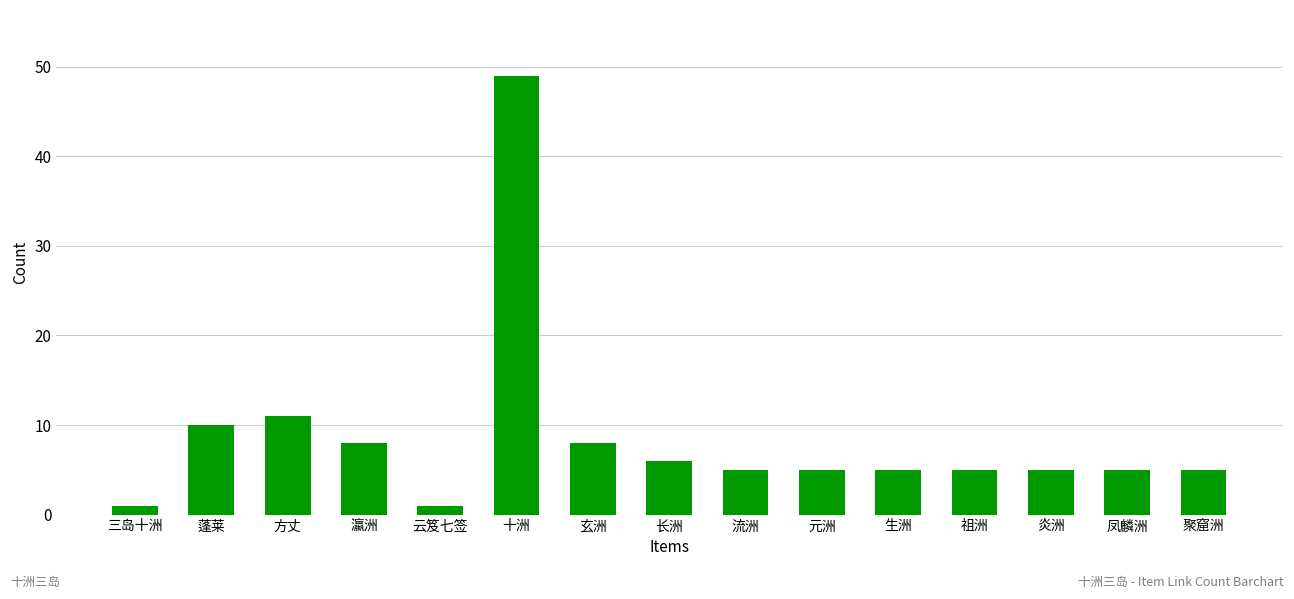

What is the label of the 8th bar from the left?

长洲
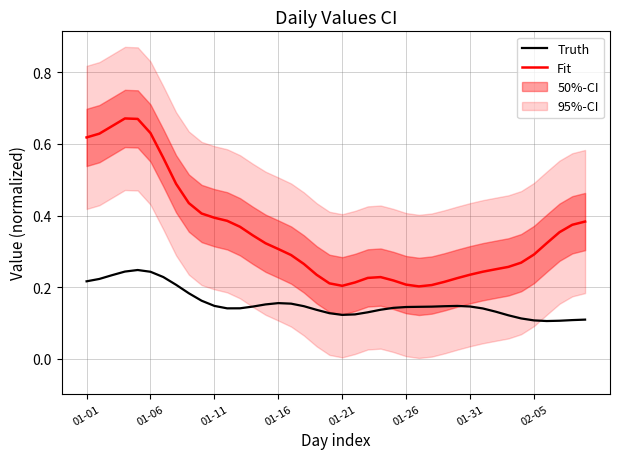

Is it true that Fit equals 0.1 at 01-26?

False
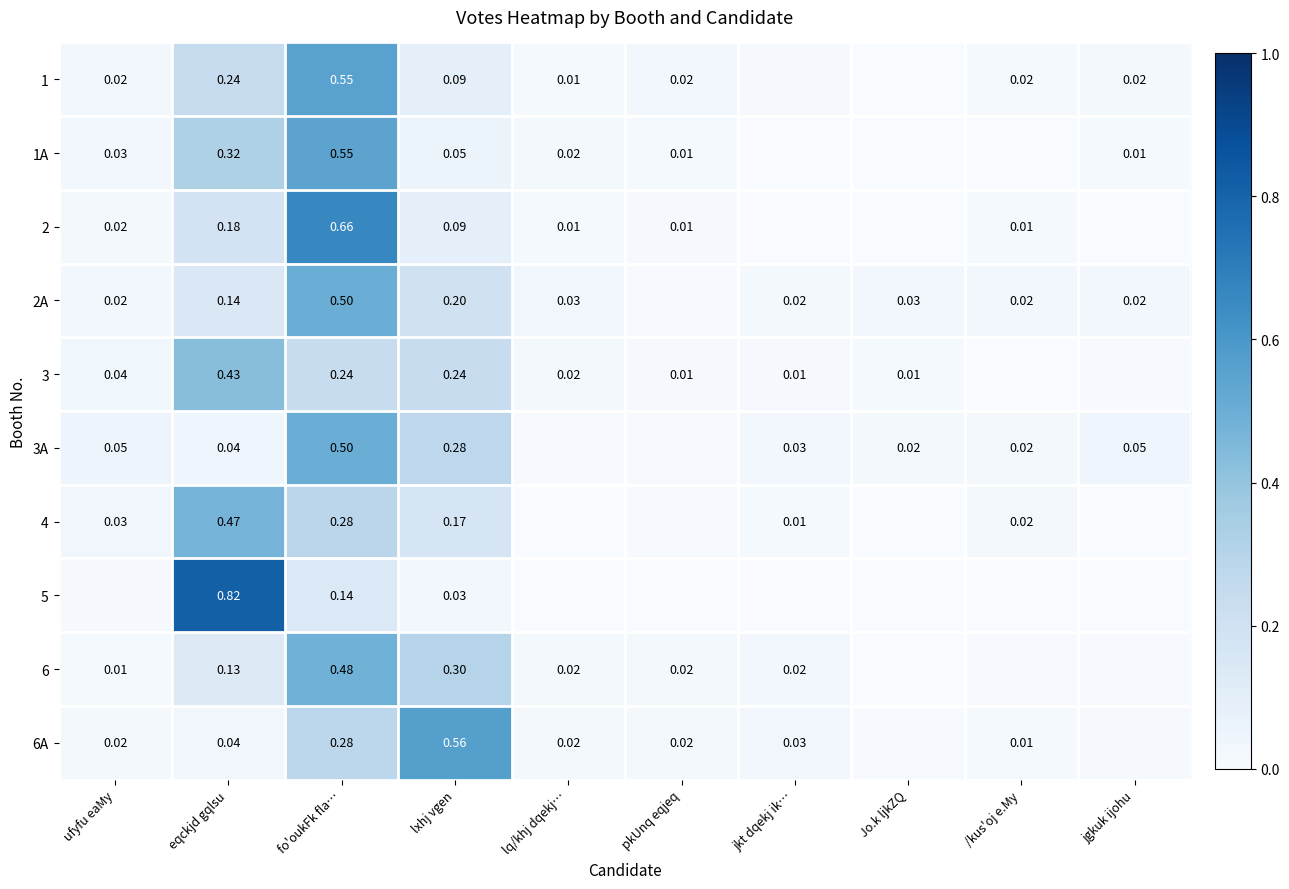

At which category does the chart reach its peak across all series?

eqckjd gqlsu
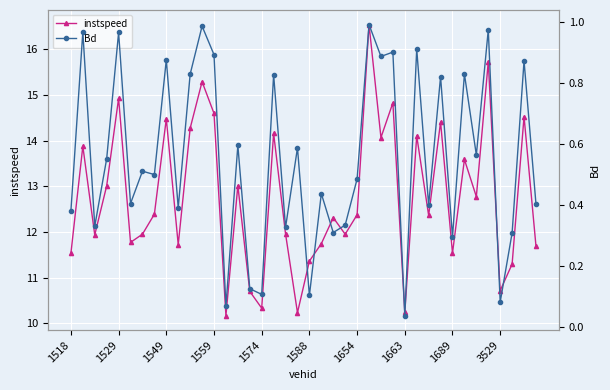

How many interior local peaks does the instspeed series have?

14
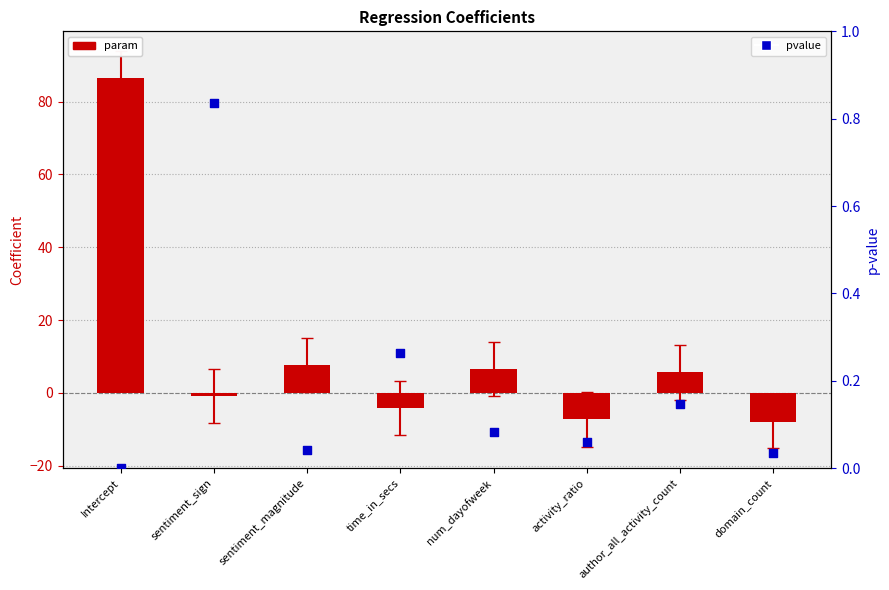

What are all the series names shown in the legend?

param, pvalue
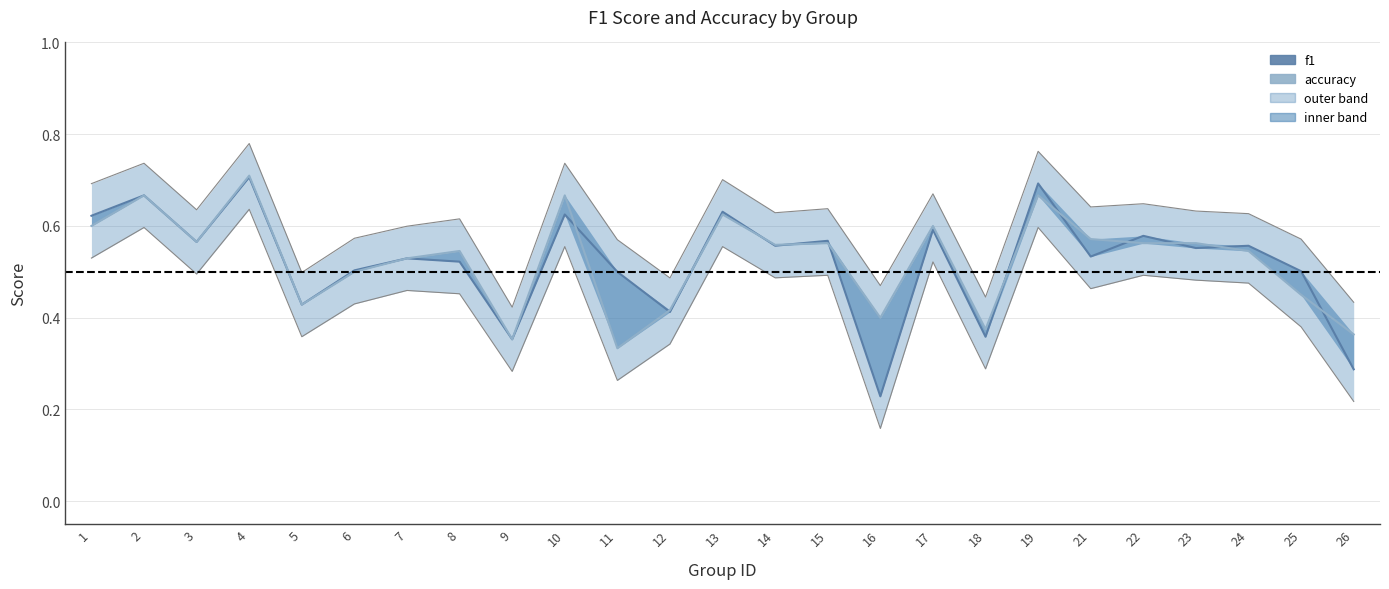

Rank the series by their maximum value, from lowest to highest.

f1, accuracy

────

### Task description
Format every line of the records above as a Markdown table with two columns, Row for a running number and Line for the text. Omit the blank lines and the pictures.

### Solution for this exercise
| Row | Line |
|---|---|
| 1 | What is the label of the 8th bar from the left? |
| 2 | 长洲 |
| 3 | Is it true that Fit equals 0.1 at 01-26? |
| 4 | False |
| 5 | At which category does the chart reach its peak across all series? |
| 6 | eqckjd gqlsu |
| 7 | How many interior local peaks does the instspeed series have? |
| 8 | 14 |
| 9 | What are all the series names shown in the legend? |
| 10 | param, pvalue |
| 11 | Rank the series by their maximum value, from lowest to highest. |
| 12 | f1, accuracy |